B started calling Ethel on Downton Abbey "Ethel, The Pirate's Daughter" and it's stuck in my mind now.
eglantine_br
Oct. 5th, 2012 01:56 am (UTC)
Hee. It makes me laugh because husbands grandfather had a secret wife named Ethel. We did not find out about her until we started doing family research, by which time they had all been dead for years.

Nobody knows anything about her, she is just there in the census, inexplicable. Maybe she was a pirate...
anteros_lmc
Oct. 5th, 2012 05:00 pm (UTC)
You're kidding me? A secret wife called Ethel? How about that!
eglantine_br
Oct. 5th, 2012 06:58 pm (UTC)
I know, weird right. Mike called his dad and said, "Who is Ethel, and dad had never heard of her. She would have been his fathers first wife.

I can only assume she must have died. They were not divorcing people.
anteros_lmc
Oct. 6th, 2012 07:26 pm (UTC)
Unless of course she ran away at to sea.... ;)
eglantine_br
Oct. 6th, 2012 08:06 pm (UTC)
She might well have done that. Or for all I know, she was killed in the molasses flood.
anteros_lmc
Oct. 6th, 2012 10:08 pm (UTC)
Terrible way to go....
amaraal
Oct. 5th, 2012 11:32 am (UTC)
I confess - I'm a bit at a loss here :) Lacking background information :) Who exactly was Watson? Don't blame me - but I had to think of Sherlock Holmes here :) Aaaaah... I'm so ignorant!!!

But as always your writing style is... sell it as a script, when you finished the story. Maybe Mr Law and Mr Downey will make another movie together :)
eglantine_br
Oct. 5th, 2012 11:45 am (UTC)
I know. Halfway through writing it I realized that problem. I had never heard of this Watson before either.

The thing is-- Shakespeare is the only one most of us know well. The others all died very young, or their work was lost somehow.

And I am using last names a lot because they were all named Thomas. I expect they got confused too.

My story, at this point looks as if it will have: Thomas Watson, Thomas Kyd, Thomas Walsingham, and maybe Thomas Kett.

Except for Kett, they all knew each other, and in some form worked together.

I can only hope it will get clearer.
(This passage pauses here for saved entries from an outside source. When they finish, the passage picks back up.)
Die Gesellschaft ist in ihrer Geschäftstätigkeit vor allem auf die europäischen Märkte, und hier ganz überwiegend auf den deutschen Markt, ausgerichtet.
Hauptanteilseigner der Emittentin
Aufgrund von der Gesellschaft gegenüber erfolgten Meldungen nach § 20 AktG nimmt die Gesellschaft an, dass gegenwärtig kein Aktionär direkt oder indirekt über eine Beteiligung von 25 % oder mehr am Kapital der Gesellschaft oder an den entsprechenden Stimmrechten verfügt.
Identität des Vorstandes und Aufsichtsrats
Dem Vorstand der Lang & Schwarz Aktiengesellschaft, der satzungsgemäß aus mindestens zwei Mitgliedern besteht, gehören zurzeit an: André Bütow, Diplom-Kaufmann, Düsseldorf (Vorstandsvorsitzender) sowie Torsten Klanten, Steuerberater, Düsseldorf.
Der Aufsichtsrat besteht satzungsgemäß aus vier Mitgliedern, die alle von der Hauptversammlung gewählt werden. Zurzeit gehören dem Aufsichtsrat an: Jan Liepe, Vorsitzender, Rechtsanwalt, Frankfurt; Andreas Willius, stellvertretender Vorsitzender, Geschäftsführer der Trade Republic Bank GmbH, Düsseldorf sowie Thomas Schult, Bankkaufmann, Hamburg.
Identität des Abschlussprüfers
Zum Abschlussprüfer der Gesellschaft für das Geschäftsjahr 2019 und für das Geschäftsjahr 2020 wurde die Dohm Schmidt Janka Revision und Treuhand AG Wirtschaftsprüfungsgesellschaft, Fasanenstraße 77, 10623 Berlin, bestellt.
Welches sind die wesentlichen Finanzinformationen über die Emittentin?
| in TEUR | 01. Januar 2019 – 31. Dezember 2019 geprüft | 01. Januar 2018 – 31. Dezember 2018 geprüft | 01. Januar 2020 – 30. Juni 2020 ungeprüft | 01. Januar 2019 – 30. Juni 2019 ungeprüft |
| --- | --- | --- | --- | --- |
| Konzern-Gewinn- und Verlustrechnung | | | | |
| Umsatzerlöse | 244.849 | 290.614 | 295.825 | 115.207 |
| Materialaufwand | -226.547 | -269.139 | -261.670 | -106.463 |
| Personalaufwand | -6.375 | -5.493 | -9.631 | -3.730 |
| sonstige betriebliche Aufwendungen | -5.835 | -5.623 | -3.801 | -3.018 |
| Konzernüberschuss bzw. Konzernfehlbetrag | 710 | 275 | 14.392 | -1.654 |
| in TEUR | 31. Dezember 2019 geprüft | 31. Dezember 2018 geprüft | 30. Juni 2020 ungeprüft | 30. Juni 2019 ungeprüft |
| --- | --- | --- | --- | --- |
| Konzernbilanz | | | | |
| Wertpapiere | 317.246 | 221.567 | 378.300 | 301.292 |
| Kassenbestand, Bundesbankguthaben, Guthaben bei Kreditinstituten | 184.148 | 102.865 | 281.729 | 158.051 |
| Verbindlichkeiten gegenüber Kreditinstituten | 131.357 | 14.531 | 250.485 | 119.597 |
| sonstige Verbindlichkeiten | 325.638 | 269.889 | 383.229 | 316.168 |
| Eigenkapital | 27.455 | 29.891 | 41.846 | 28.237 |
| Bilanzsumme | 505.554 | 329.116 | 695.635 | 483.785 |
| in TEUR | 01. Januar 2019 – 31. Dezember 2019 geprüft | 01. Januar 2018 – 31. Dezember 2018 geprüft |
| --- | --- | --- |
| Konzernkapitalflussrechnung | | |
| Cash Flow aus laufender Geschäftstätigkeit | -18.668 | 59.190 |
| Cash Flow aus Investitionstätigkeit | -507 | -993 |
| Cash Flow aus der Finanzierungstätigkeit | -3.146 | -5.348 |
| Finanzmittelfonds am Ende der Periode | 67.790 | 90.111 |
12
Please let me know if it does not.
amaraal
Oct. 6th, 2012 02:06 pm (UTC)
they were all named Thomas
>_< Well, at least the Sherlock Holmes Watson was named John :)
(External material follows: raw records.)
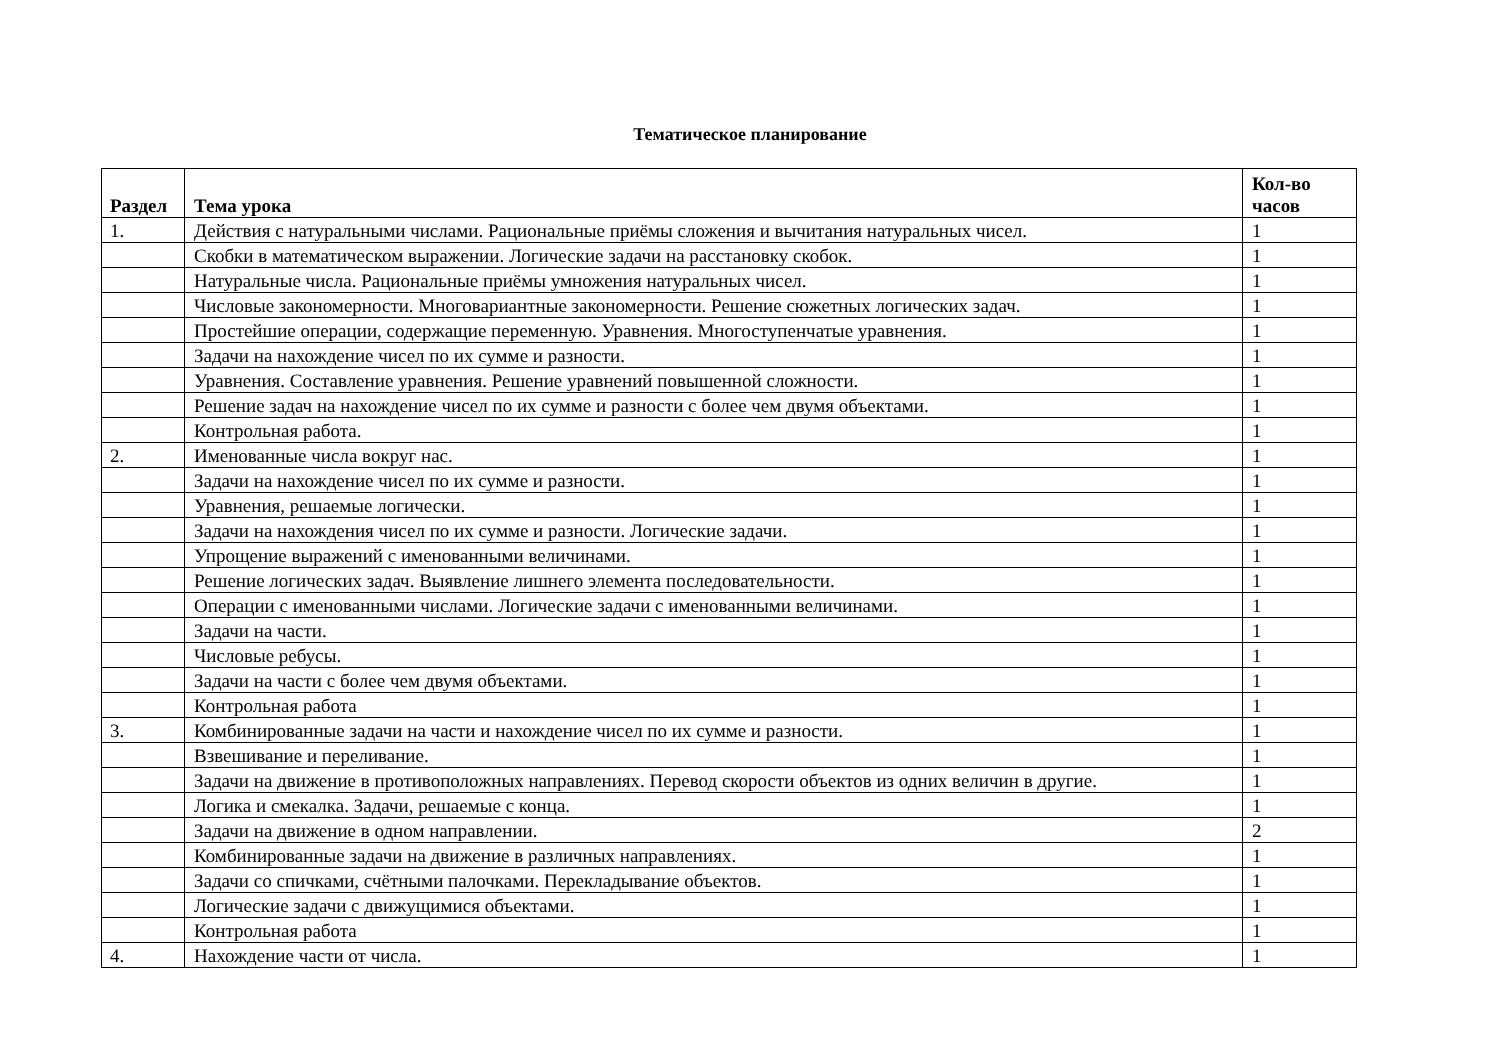Тематическое планирование
| Раздел | Тема урока | Кол-во часов |
| --- | --- | --- |
| 1. | Действия с натуральными числами. Рациональные приёмы сложения и вычитания натуральных чисел. | 1 |
| | Скобки в математическом выражении. Логические задачи на расстановку скобок. | 1 |
| | Натуральные числа. Рациональные приёмы умножения натуральных чисел. | 1 |
| | Числовые закономерности. Многовариантные закономерности. Решение сюжетных логических задач. | 1 |
| | Простейшие операции, содержащие переменную. Уравнения. Многоступенчатые уравнения. | 1 |
| | Задачи на нахождение чисел по их сумме и разности. | 1 |
| | Уравнения. Составление уравнения. Решение уравнений повышенной сложности. | 1 |
| | Решение задач на нахождение чисел по их сумме и разности с более чем двумя объектами. | 1 |
| | Контрольная работа. | 1 |
| 2. | Именованные числа вокруг нас. | 1 |
| | Задачи на нахождение чисел по их сумме и разности. | 1 |
| | Уравнения, решаемые логически. | 1 |
| | Задачи на нахождения чисел по их сумме и разности. Логические задачи. | 1 |
| | Упрощение выражений с именованными величинами. | 1 |
| | Решение логических задач. Выявление лишнего элемента последовательности. | 1 |
| | Операции с именованными числами. Логические задачи с именованными величинами. | 1 |
| | Задачи на части. | 1 |
| | Числовые ребусы. | 1 |
| | Задачи на части с более чем двумя объектами. | 1 |
| | Контрольная работа | 1 |
| 3. | Комбинированные задачи на части и нахождение чисел по их сумме и разности. | 1 |
| | Взвешивание и переливание. | 1 |
| | Задачи на движение в противоположных направлениях. Перевод скорости объектов из одних величин в другие. | 1 |
| | Логика и смекалка. Задачи, решаемые с конца. | 1 |
| | Задачи на движение в одном направлении. | 2 |
| | Комбинированные задачи на движение в различных направлениях. | 1 |
| | Задачи со спичками, счётными палочками. Перекладывание объектов. | 1 |
| | Логические задачи с движущимися объектами. | 1 |
| | Контрольная работа | 1 |
| 4. | Нахождение части от числа. | 1 |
Hmmm... maybe a link to wiki would be great. Or just a few notes. Just to know where we are. I adore you nonetheless. It is such a vast topic! Like bustling through a crowd, and then a crowd long time gone. Respect! :)
But once you are in you can't find the way back so easily, do you?

It's a pity that so many things get lost during the ages. But then - sometimes even rare things re-appear. Recently a lot of stuff Darwin collected on his voyage on the HMS Beagle. So I still have hope something 'spectacular' pops up again :)

Btw: I adore Thomas Walsingham. Geoffrey Rush had been awesome in 'Elisabeth' playing him.
anteros_lmc
Oct. 5th, 2012 04:53 pm (UTC)
I'm really enjoying this :) I don't know enough about any of these men to have any idea where the story will go next, and I am just about managing to get my head round all the various Toms! As long as you don't introduce a cat called Tom we should be okay :P

He tensed all over, and then I felt him sigh, like giving something up.
That's gorgeous, really lovely.

Looking forward to the next installment!
kcwarwick
Oct. 5th, 2012 06:47 pm (UTC)
I think I'm right in saying that the law of 'hue and cry' applied here, which meant that any citizen who witnessed the crime was obliged to assist in detaining or catching the criminal, and handing him over to the authorities - so there was no point in trying to run away. Unless of course they were totally alone in the street at the time of the fight, which is highly unlikely in a place like Hog Lane.
Have you read Charles Nicholl's 'The Reckoning', which contains all sorts of interesting background information on Marlowe, and some on Kyd?
eglantine_br
Oct. 5th, 2012 06:56 pm (UTC)
Yes. I have read it-- Very useful. I think I will return to it many times. Please, if you see any glaring mistakes in my understanding let me know.